The circadian clock regulates diverse physiological processes by maintaining a 24-h gene expression pattern. Genetic and environmental cues that disrupt normal clock rhythms can lead to cancer, yet ...the extent to which this effect is controlled by the cancer cells versus non-malignant cells in the tumor microenvironment (TME) is not clear. Here we set out to address this question, by selective manipulation of circadian clock genes in the TME. In two different mouse models of cancer we find that expression of the core clock gene
Per2
in the TME is crucial for tumor initiation and metastatic colonization, whereas another core gene,
Per1
, is dispensable.
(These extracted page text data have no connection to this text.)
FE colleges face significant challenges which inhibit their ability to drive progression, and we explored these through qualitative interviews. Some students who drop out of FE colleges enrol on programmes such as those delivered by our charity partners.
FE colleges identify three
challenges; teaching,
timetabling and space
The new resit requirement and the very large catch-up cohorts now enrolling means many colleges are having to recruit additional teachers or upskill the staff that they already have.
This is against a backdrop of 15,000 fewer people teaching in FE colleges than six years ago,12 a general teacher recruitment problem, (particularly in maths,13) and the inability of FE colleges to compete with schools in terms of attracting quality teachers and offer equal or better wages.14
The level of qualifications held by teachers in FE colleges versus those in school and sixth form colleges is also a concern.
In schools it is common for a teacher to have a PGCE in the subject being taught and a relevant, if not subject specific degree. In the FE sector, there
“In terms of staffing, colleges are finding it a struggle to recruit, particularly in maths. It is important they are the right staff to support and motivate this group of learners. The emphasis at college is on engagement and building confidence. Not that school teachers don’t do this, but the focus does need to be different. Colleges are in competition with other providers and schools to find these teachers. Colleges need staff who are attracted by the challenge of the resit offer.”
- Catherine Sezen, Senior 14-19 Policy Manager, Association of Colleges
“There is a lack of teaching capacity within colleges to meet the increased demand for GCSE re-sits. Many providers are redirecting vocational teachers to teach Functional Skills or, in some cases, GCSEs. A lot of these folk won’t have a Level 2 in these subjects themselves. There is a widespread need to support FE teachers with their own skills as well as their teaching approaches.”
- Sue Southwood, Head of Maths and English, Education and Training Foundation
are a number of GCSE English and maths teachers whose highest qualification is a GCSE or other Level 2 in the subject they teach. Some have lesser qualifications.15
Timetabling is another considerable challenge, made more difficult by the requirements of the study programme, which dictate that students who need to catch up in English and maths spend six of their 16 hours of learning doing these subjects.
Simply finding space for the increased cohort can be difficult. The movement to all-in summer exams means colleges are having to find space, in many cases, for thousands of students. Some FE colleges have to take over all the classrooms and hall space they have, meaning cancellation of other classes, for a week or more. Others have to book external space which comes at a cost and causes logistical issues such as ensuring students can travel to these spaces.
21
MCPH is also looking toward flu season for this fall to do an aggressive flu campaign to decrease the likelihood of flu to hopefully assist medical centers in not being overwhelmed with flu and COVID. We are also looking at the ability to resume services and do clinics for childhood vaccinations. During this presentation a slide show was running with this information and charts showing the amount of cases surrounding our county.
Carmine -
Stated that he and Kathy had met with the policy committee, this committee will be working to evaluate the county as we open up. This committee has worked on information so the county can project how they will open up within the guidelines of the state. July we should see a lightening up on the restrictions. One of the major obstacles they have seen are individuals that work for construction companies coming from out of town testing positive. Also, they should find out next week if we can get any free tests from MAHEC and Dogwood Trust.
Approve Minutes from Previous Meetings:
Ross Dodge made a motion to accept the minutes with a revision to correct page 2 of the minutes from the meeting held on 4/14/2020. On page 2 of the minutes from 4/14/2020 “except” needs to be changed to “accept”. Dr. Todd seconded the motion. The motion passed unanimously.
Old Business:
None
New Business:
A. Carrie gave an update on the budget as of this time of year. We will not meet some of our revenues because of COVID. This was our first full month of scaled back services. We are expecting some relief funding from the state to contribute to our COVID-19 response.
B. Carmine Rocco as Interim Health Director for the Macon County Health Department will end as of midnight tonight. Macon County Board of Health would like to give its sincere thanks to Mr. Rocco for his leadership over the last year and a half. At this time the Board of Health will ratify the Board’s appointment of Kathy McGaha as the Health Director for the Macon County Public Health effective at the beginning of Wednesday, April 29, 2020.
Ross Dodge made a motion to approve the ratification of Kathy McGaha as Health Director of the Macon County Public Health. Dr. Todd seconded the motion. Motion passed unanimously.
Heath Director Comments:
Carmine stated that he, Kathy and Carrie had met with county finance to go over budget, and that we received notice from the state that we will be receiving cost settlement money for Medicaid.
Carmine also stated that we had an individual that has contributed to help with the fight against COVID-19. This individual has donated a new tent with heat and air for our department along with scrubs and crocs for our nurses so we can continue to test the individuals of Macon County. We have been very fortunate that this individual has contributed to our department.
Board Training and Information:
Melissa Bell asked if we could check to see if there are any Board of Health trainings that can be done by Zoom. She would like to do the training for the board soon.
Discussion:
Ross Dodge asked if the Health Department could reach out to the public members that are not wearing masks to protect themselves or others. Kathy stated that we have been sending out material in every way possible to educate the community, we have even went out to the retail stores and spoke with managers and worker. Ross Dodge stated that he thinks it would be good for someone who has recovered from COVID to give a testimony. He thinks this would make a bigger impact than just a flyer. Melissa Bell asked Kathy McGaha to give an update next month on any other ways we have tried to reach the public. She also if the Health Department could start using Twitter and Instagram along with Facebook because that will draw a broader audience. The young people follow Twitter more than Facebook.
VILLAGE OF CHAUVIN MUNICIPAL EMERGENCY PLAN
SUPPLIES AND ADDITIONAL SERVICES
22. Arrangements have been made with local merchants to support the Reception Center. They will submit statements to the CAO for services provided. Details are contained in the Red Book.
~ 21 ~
We further show that loss of
Per2
in the TME leads to significant transcriptional changes in response to cancer cell introduction. These changes may contribute to a tumor-suppressive microenvironment. Thus, our work unravels an unexpected protumorigenic role for the core clock gene
Per2
in the TME, with potential implications for therapeutic dosing strategies and treatment regimens.